Mais ce sont les petits joueurs qui semblent flécher la troisième voie. Dans le contexte de flambée des prix, les distilleries artisanales ou de taille modeste n’ont plus à rougir des tarifs de leurs flacons (justifiés, eux, par les coûts de production). Arran (Ecosse) commence à délivrer le meilleur (le millésime 1995 pour LMDW: miaou!). Wolfburn (Ecosse) travaille ses maturations au scalpel. Westland (USA) lance une piste de vieillissement sous Garryana, un chêne ultra-protégé qu’il est interdit de couper, et dont il faut attendre qu’il tombe de lui même (à raison de 5 fûts par avis de tempête, la bête est rare). Les notes élégantes de mélasse, girofle, piment poivré passent le crash test.

Puni (Italie) travaille trois céréales  et c’est à surveiller (mention pour le Nero vieilli en fûts de pinot noir). Le Domaine des Hautes-Glaces (France) lance bientôt Ceros, un rye à tomber, vieilli en fûts de vin jaune et enflaconné à 53,3%, qui yoyote entre le sucré et le salé.

Au rayon des grenouilles qui atteignent la taille du bœuf, Amrut (Inde) aussi y va de son rye, dans la plus pure tradition américaine… mais made in Karnataka, alors forcément ça sort des rails. Kavalan, avec ses Solist qui vous envoient dans les cordes, joue des poings pour faire de Taïwan le nouveau Japon.
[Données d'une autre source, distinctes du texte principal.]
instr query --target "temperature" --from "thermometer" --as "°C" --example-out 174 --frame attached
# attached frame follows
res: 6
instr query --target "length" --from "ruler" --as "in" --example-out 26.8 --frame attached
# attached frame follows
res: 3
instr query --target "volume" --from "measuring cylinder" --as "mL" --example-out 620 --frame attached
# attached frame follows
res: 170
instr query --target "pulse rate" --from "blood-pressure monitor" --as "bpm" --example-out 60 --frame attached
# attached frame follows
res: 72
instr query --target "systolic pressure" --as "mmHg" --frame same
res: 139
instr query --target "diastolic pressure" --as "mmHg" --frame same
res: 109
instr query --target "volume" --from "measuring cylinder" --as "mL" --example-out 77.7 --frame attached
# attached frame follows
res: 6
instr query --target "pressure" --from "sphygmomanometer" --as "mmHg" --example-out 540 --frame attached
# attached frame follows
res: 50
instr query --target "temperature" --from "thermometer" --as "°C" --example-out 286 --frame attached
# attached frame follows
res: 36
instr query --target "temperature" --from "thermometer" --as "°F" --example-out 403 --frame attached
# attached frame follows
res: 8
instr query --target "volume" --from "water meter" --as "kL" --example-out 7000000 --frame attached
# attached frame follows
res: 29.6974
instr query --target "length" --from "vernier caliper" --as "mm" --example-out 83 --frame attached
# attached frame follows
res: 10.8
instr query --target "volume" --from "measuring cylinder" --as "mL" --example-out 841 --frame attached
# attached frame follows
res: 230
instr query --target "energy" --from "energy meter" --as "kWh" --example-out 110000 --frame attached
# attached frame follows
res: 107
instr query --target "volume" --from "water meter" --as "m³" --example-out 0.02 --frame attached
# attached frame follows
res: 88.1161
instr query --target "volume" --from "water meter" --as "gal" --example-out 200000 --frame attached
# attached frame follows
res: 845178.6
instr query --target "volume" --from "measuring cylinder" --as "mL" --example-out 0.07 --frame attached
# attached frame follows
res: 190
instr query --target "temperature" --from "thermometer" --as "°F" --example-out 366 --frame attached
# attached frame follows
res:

Et quelques autres.

Ne nous y trompons pas, dans les années qui viennent il y aura de la casse, nombreuses sont les micro-distilleries qui mettront les alambics en berne, seules les plus solides survivront. C’est pourtant de tous ces horizons que vont nous arriver de plus en plus les whiskies du futur. Pas forcément toujours les meilleurs, mais en tout cas ceux qui nous décocheront la claque salutaire dont on a parfois besoin pour rester éveillé en guettant les jours meilleurs sans se lamenter.